A/N: Just a note before you start reading - I'm not Jewish, but I've worked in an Orthodox Jewish school for two years, and I have really immersed myself in the community, so I feel like I have a unique perspective that gives me a certain amount of confidence when writing about this topic. However, I'm no expert and I'm only familiar with the nuances in this certain community so I apologize for any misrepresentations of Orthodox Judaism. My drive for writing this story was the fact that I felt like Disobedience lacked substantial character and backstory development so I'm here to fix that :)


Modeh ani lifanekha…

Esti presses her eyes shut against the pale beams of morning sunlight, trying to suppress the influx of words, but the morning prayer of gratitude still spills uselessly through her mind.

Melekh chai v'kayam shehechezarta bi nishmahti b'chemlah, rabah emunasekha.
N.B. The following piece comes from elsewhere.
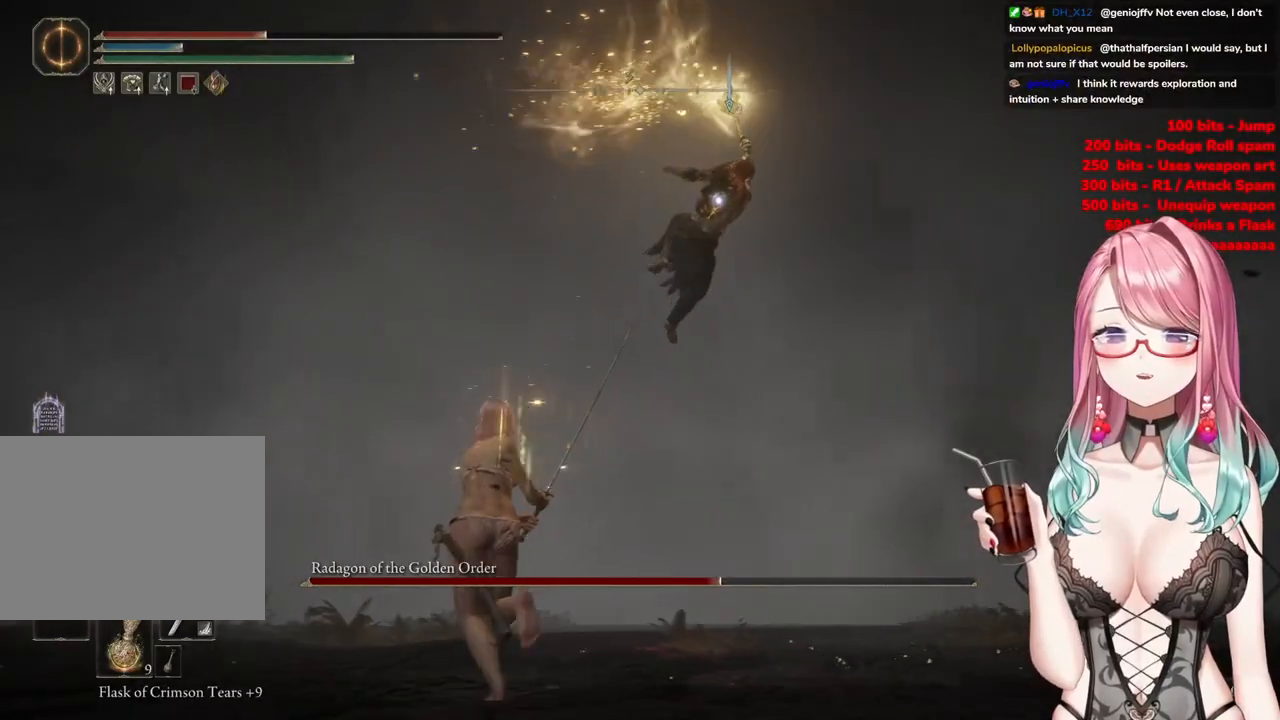
{"buttons": [], "left_stick": "up-left", "right_stick": "center", "events": [[233, "CIRCLE", "down"], [383, "CIRCLE", "up"]]}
The habit is ingrained, as though coded into her very being. It's the same way she can't look at a plate of food without categorizing each food on her plate by the bracha she'd have to say, or the way bread feels heavy and forbidden in her mouth when she doesn't wash for ha'motzi before eating a sandwich. She wants to live through just one day without remembering she is Jewish - just one day when her choices won't feel like they are influenced solely by the weight of her past.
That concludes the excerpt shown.